I am using a free 4shared account to test the webdav special remote export.
My repository looks like this:
% tree
.
├── ingit.txt
└── subdir
└── inannex.txt -> ../.git/annex/objects/Kp/FZ/MD5E-s7--3b158c5b0a18c247ebad28c09fc3e180.txt/MD5E-s7--3b158c5b0a18c247ebad28c09fc3e180.txt
1 directory, 2 files
My webdav setup:
% git cat-file -p git-annex:remote.log
93522a6c-8e9f-47a1-a578-b6a18f82d429 encryption=none exporttree=yes name=4shared type=webdav url=https://webdav.4shared.com/datalad-tester/6350cc6b-2af7-41db-89cf-96c3d41f29cc timestamp=1615568357.193179854s
I can export without error, but the resulting layout on the server does not match the local worktree.
.
├── ingit.txt
├── inannex.txt
└── subdir
The annexed file is in the root, and the subdirectory exists, but is empty.
Git annex itself isn't happy with the result either:
% git annex fsck -f 4shared
fsck subdir/inannex.txt (fixing location log)
** Based on the location log, subdir/inannex.txt
** was expected to be present, but its content is missing.
failed
(recording state in git...)
git-annex: fsck: 1 failed
On repeated upload attempts to situation remains identical: the annexed files is misplaced into the root.
% git annex export HEAD --to 4shared --json --json-error-messages
{"command":"export 4shared","success":true,"input":[],"error-messages":[],"file":null}
I have no attempted a replication with another webdav service yet.
Thx!
Unless this only happens on the one webdav server, my guess is it involves the kind of weird way DAV handles collections.
In particular, the content is being written to a temp file, which is in the webdav root, and then it runs:
where src = the webdav root. It may be that ignores the path in newurl and just puts it into the same collection.
Well, I tried with the box.com webdav server, and did not reproduce the problem there; exported files went into the proper subdirectories.
I think there's some chance that the webdav server you're trying to use is just broken in its handling of moving from one collection to another. Or perhaps the webdav spec can be interpreted multiple ways and this is falling into an edge case.
Here's --debug of it working:
Does it look significantly different in your case?
We unfortunately haven't an easy way to get a HTTP trace, but this shows effectively the api calls for the DAV libary, and the moveContent looks like it would generate a http request like this:
Which seems fine, there are similar examples in the webdav spec of moving from one directory to another.
If the problem does involve moving between collections, it could avoid the problem by storing the temp file into the subdirectory in the first place, and only renaming it to its final name once transferred.
I've implemented that and committed it along with this comment, and it works tested against box.com again, can you try it with the 4shared server?

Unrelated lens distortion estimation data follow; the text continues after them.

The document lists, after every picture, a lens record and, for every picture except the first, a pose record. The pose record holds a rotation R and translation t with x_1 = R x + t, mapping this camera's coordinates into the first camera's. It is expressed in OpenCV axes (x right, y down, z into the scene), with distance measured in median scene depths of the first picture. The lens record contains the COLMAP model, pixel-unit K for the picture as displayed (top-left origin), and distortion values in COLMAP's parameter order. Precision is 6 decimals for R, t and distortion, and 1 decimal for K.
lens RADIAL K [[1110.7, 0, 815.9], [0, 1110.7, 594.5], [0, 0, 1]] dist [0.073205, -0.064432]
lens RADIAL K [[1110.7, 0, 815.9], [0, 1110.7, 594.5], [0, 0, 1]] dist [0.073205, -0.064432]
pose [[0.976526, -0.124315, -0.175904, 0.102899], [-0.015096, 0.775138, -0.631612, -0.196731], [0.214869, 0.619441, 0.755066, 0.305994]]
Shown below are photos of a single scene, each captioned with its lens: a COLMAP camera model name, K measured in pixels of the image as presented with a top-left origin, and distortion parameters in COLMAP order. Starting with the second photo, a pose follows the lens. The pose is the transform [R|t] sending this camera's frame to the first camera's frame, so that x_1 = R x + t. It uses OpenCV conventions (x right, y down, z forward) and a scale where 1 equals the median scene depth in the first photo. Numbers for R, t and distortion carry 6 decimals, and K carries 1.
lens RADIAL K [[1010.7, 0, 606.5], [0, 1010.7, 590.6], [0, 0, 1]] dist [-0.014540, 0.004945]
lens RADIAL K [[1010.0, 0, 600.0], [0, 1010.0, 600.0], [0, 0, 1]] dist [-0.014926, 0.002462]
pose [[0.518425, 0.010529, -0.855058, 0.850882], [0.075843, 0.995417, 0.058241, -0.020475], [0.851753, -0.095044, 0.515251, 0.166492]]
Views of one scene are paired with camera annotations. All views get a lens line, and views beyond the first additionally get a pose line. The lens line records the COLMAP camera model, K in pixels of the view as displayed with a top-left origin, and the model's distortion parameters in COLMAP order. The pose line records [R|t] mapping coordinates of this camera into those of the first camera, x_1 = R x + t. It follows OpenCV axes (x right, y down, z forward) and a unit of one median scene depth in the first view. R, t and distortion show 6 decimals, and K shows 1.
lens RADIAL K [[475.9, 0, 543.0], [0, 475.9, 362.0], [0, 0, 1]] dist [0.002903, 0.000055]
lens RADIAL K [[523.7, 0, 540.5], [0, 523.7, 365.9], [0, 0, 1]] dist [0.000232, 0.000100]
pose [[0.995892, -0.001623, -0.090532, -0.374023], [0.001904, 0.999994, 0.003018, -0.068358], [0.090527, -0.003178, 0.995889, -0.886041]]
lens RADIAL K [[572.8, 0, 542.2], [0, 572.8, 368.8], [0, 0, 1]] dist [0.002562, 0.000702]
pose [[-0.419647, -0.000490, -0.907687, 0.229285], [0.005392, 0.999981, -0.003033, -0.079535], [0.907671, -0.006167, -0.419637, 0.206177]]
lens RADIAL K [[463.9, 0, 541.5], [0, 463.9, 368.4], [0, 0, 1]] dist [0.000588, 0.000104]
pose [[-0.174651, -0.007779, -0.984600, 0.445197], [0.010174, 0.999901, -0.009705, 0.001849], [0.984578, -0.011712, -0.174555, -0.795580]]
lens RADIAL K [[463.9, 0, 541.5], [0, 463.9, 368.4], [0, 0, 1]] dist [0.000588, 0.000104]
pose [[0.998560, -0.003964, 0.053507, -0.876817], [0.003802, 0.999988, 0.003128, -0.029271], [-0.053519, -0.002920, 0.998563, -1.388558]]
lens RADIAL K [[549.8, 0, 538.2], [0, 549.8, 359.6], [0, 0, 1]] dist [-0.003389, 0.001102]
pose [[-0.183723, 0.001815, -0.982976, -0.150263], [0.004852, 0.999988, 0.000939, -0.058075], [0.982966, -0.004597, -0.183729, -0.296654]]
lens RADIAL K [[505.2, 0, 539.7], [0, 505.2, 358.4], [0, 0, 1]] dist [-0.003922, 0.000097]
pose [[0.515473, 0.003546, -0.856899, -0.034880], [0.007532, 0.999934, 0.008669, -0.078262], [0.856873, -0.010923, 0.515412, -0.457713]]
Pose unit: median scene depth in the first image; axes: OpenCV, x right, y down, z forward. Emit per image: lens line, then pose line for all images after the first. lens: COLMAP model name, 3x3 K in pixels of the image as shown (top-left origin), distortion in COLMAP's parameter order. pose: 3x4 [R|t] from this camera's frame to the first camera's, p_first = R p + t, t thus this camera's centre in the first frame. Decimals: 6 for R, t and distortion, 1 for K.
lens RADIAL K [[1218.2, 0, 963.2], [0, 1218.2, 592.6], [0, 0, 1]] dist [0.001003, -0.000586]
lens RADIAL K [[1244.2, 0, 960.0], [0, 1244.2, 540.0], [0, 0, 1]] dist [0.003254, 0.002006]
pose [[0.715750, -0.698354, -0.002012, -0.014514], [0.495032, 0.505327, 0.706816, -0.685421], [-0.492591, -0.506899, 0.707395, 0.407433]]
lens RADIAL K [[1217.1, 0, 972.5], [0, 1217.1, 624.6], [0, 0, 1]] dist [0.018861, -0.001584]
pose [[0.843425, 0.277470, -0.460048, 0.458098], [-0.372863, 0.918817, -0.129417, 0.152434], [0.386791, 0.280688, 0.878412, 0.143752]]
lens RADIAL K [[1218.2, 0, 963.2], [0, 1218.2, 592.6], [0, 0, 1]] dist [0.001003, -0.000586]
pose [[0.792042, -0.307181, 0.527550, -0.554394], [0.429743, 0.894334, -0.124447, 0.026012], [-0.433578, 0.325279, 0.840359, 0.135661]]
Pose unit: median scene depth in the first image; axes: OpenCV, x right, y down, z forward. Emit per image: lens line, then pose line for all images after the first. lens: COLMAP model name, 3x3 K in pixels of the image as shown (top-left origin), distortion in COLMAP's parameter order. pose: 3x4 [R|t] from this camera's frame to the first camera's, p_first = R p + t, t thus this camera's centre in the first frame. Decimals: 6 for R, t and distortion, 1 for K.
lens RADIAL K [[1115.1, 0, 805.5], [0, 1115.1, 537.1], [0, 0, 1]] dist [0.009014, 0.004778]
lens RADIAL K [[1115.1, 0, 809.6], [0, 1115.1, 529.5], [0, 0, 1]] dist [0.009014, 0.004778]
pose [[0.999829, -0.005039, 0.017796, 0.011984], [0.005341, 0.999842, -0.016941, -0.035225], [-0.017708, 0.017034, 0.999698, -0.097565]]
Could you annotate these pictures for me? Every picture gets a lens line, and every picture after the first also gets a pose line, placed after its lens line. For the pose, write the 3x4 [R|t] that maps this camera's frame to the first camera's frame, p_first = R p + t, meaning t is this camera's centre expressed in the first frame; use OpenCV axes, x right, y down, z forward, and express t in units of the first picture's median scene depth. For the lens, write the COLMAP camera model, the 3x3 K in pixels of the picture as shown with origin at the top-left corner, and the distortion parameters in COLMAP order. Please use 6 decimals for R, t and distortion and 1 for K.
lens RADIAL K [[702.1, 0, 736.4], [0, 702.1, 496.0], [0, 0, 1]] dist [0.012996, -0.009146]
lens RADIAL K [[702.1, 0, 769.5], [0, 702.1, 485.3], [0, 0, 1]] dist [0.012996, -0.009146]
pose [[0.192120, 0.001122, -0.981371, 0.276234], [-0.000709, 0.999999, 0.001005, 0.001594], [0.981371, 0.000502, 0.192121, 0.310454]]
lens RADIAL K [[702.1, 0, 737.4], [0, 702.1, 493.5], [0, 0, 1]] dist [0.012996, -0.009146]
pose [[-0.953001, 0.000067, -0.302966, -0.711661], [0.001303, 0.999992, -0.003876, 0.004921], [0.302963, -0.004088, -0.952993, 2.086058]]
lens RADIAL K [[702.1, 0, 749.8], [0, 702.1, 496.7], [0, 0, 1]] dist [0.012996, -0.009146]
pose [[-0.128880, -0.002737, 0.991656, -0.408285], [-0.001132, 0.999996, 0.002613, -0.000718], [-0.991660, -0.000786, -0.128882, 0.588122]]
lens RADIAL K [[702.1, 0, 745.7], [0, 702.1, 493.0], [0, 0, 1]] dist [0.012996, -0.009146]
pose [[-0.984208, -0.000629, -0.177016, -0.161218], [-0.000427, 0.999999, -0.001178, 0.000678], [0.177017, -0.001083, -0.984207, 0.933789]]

Thx for the fixes! This seems to be working nicely, but only for subdirectories. All files that are not in the root of a repository are placed in their respective subdirectories, whether or not they are annexed.
However, the export errors for all files in the root. Using
git-annex version: 8.20210311-gecee702b3
I see:and with
--debug
on a subsequent attempt:I think I see how my change broke exporting to the top directory of the repo. I've committed a fix for that.
I think I see another way that the same webdav server misbehavior could happen, since there is also a rename. When a file is in the top of the repo, is exported to webdav, then is moved into a subdirectory, and the export run again, it will rename it to avoid re-uploading.
mid, can you check if the 4shared server breaks in that situation?
(I notice there's a special case in that code path already for the box.com webdav server (see bf48ba4ef7aeb69d5efca7c04068ff7752f57f3f) which apparently also had problems with renames. Although as I noted upthread, I didn't see the problem reported in this bug report when I tested it against box.com.)
I tested export to 4shared with 8.20210311-g02e74c010 and it is working nicely now!
Thx!
Sorry, forgot about that.
I
git mv
'ed a file from the root into a subdirectory, and re-exported. It fails:DAV failure: Status {statusCode = 500, statusMessage = "Internal Server Error"} "
Server Error
" HTTP request: "MOVE" "/dltest20/some%20space/git-annex-webdav-tmp-MD5E-s4--ba1f2511fc30423bdbb183fe33f3dd0f"On the server-side the file is removed from the root, but the target directory only has the tmp files.
Ok, failed kind of like I expected, although I have to say the filenames don't entirely make sense to me. ("git-annex-webdav-tmp" is not used in filenames when renaming an exported file, only when storing it in the first place)
So what seems to make sense for git-annex to do when renaming an exported file is: Try to rename, and if it fails, delete the source and the destination -- since it has no idea what may have been left in either place -- and then fall back to uploading the file again instead. I have implemented that.